Communicating with patients' families, who are no longer allowed in the hospital, has also changed. Normally, said Lee, who's also an assistant clinical professor of medicine at the University of Hawaii, he uses facial cues and body language to figure out how to compassionately tell families about their loved one's condition. Sometimes, he'll offer a hug.

"That's a really hard part of the job," he said. "The whole art of medicine is how you deliver good news and bad news, and you don't have that ability over the phone."

According to the state Health Department, Hawaii has just over 600 confirmed cases of coronavirus and 14 deaths. The majority of Lee's patients have been Asian Pacific Islander, which he attributes to the demographics of the island, where nearly 50 percent are Asian, Pacific Islander or Native Hawaiian and another 24 percent are a mix of two or more races.

The isolation of COVID-19 also affects Lee personally.

At the outset of the pandemic, his mother moved in with him to have greater comfort and safety while sheltering in place. But even though they're living together, they can't be too close, because the nature of Lee's work in the ICU means he always has to assume he has the coronavirus.

"Every time I go to work, it's like, 'Am I bringing it home?' We don't hug, we don't honi honi, or kiss," he said of the traditional Hawaiian greeting of kissing each other on the cheeks. "We just keep our distance but enjoy each other's company and sit separately."

Without that affection, he said, he's missing out on a "very Hawaiian way of day-to-day life."

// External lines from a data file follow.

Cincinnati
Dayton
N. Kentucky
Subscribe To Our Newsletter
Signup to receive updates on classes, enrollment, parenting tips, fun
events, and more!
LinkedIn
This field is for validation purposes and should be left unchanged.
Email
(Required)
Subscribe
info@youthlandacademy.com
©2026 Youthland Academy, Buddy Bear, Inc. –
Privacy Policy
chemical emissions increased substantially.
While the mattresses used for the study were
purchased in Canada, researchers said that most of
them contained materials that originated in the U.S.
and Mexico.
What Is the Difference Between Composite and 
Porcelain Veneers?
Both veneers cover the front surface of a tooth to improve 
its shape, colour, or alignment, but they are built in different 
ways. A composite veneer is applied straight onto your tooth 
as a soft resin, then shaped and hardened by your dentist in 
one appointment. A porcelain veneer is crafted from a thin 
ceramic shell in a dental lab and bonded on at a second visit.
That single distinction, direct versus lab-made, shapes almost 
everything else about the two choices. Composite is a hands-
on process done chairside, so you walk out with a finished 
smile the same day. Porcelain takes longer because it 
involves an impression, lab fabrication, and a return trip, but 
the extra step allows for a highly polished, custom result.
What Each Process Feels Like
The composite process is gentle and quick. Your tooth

"That's the part of our shared experience as locals and Hawaiians is the hug and kiss, and now we all resort to air hugs and shakas from 6 feet away," he said.

While Lee said social distancing has helped Hawaii "flatten the curve" and avoid the catastrophic surge that states such as New York have experienced — and he urged everyone in Hawaii to continue maintaining separation from one another — he also knows it comes at a cost.

"It's hard," he said. "It's a different mindset."